Where does the string "連絡を受ける" appear in the records? Copy each line that holds it.

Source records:
┄┄┄┄┄┄┄┄┄┄

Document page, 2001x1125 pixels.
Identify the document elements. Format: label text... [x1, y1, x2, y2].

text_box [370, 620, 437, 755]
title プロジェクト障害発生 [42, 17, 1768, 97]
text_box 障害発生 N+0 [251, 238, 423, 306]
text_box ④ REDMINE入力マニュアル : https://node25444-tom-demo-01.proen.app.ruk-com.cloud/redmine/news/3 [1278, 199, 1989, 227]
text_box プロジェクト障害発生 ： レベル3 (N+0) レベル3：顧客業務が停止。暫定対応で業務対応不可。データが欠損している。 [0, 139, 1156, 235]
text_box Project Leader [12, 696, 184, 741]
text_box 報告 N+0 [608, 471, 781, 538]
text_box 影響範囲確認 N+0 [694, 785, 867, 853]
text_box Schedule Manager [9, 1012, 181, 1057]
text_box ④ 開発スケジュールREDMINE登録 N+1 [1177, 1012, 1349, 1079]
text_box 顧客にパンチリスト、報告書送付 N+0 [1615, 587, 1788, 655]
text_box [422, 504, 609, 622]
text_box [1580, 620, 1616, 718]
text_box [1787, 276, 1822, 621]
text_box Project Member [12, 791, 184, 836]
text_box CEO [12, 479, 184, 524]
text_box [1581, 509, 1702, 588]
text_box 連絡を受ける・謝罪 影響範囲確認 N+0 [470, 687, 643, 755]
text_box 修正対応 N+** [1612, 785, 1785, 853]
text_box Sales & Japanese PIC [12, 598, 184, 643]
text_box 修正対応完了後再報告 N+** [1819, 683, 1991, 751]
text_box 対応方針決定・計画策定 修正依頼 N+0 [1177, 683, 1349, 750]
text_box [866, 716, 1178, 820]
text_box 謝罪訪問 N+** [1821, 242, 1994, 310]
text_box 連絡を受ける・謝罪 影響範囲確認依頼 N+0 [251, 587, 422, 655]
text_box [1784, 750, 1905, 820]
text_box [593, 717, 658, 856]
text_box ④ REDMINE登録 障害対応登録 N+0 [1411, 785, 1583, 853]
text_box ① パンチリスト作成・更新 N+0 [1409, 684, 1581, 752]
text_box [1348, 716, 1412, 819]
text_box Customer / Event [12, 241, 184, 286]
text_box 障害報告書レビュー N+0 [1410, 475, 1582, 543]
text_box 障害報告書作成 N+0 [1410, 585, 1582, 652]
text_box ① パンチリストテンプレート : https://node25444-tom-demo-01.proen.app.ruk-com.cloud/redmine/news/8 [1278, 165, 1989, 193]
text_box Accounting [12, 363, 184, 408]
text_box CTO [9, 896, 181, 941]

┄┄┄┄┄┄┄┄┄┄

Written response:
text_box 連絡を受ける・謝罪 影響範囲確認 N+0 [470, 687, 643, 755]
text_box 連絡を受ける・謝罪 影響範囲確認依頼 N+0 [251, 587, 422, 655]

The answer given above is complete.